Projektschritte und Informationen zum bisherigen Projektverlauf:
Zur Umsetzung des Projekts zur Erweiterung der Perspektiven („Hearing Opferperspektiven“) wurden bisher mit 15 verschiedene zivilgesellschaftlichen Akteuren (Vereinen und Verbänden) Kontakt aufgenommen. So zum Beispiel: TuS Makabi, Hanauer Flüchtlingshilfe und Beraterteam der Landesregierung für gleichgeschlechtlicher Lebensformen, sowie LAG Soziale Brennpunkte Hessen und der Initiative Schwarzer Deutscher. In der Regel werden in einem ersten Informationsgespräch, das Anliegen des Projektes erläutert und die verschiedenen Beteiligungsmöglichkeiten vorgestellt. Dieses Erstgespräch ist immer auch die Gelegenheit, das beratungsNetzwerkHessen, das den meisten Gesprächspartnern bis zu diesem Kontakt nicht bekannt war, vorzustellen. Im Rahmen dieses Gesprächs klärt sich, ob im nächsten Schritt, ein leitfragengestütztes Interview durchgeführt werden kann und ob, Interesse besteht, an dem Hearing teilzunehmen.
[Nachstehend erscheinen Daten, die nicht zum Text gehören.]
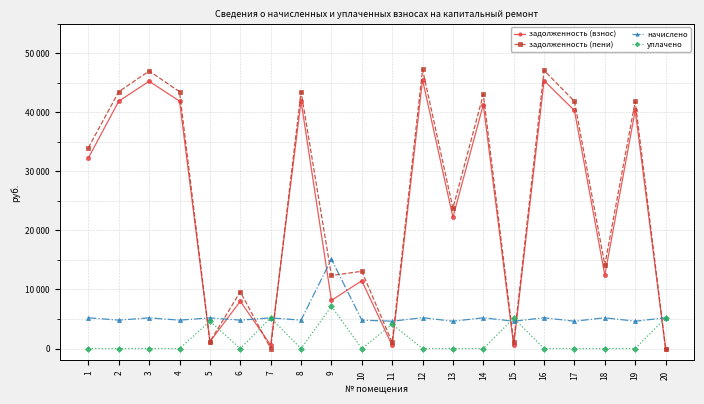

Rank the series by their maximum value, from lowest to highest.

уплачено, начислено, задолженность (взнос), задолженность (пени)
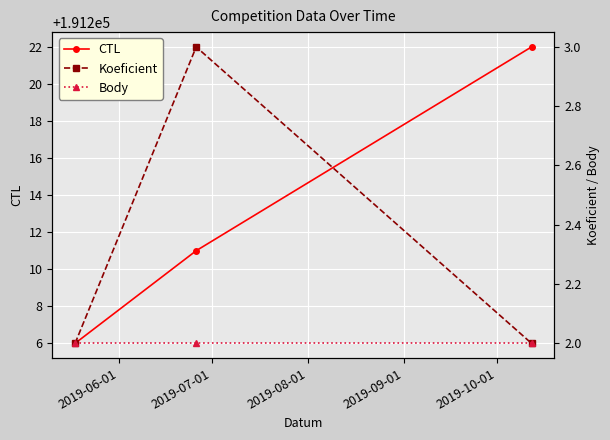

At how many categories does at least one series exceed 148729?

3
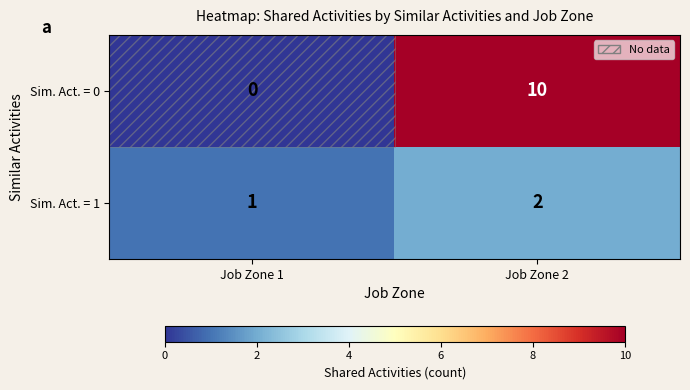

Which series has the widest spread of values?

Sim. Act. = 0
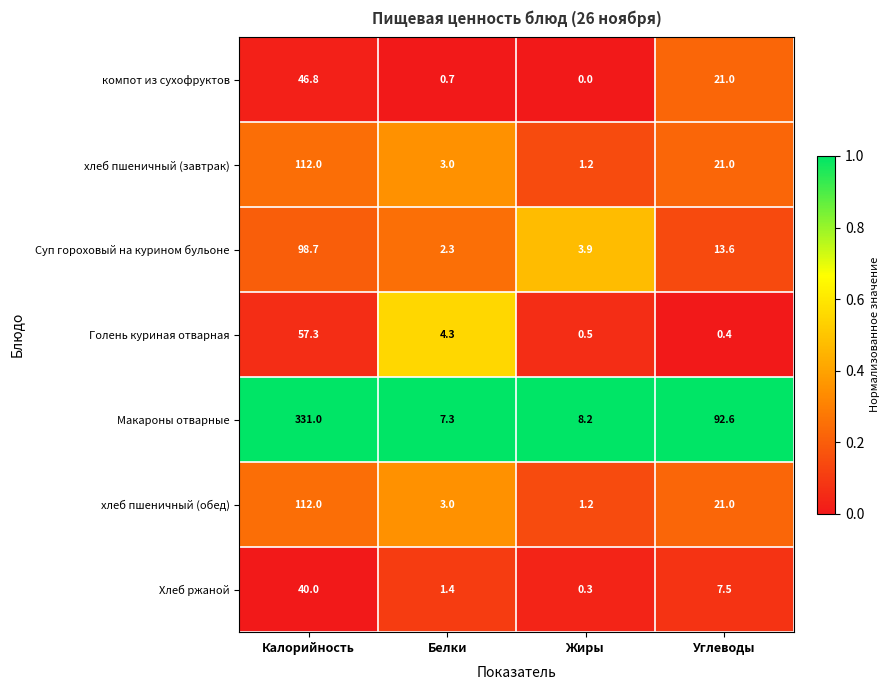

Which series changed the most between Белки and Углеводы?

Макароны отварные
Die Interviews werden transkribiert, mit den Interviewpartner/innen abgestimmt und sollen in einer Broschüre des beratungsNetzwerkshessen – in der das Projekt erläutert und die verschiedenen Perspektiven dargestellt werden – veröffentlicht werden. Bisher haben sieben Erstgespräche stattgefunden. Mit TuS Makabi, der Alevitischen Jugend, der Sozialabteilung der jüdischen Gemeinde Frankfurt, Ditib Landesverband Hessen und der Flüchtlingshilfe Hanau fanden bereits leitfadengestützte Interviews statt. Zwei weitere sind schon fest terminiert. Fünf Akteure haben ihre Teilnahme am Hearing bereits fest zugesagt.
Das Hearing soll Ende Januar stattfinden und in Absprache mit den eingeladenen Interviewpartner/innen vorbereitet werden.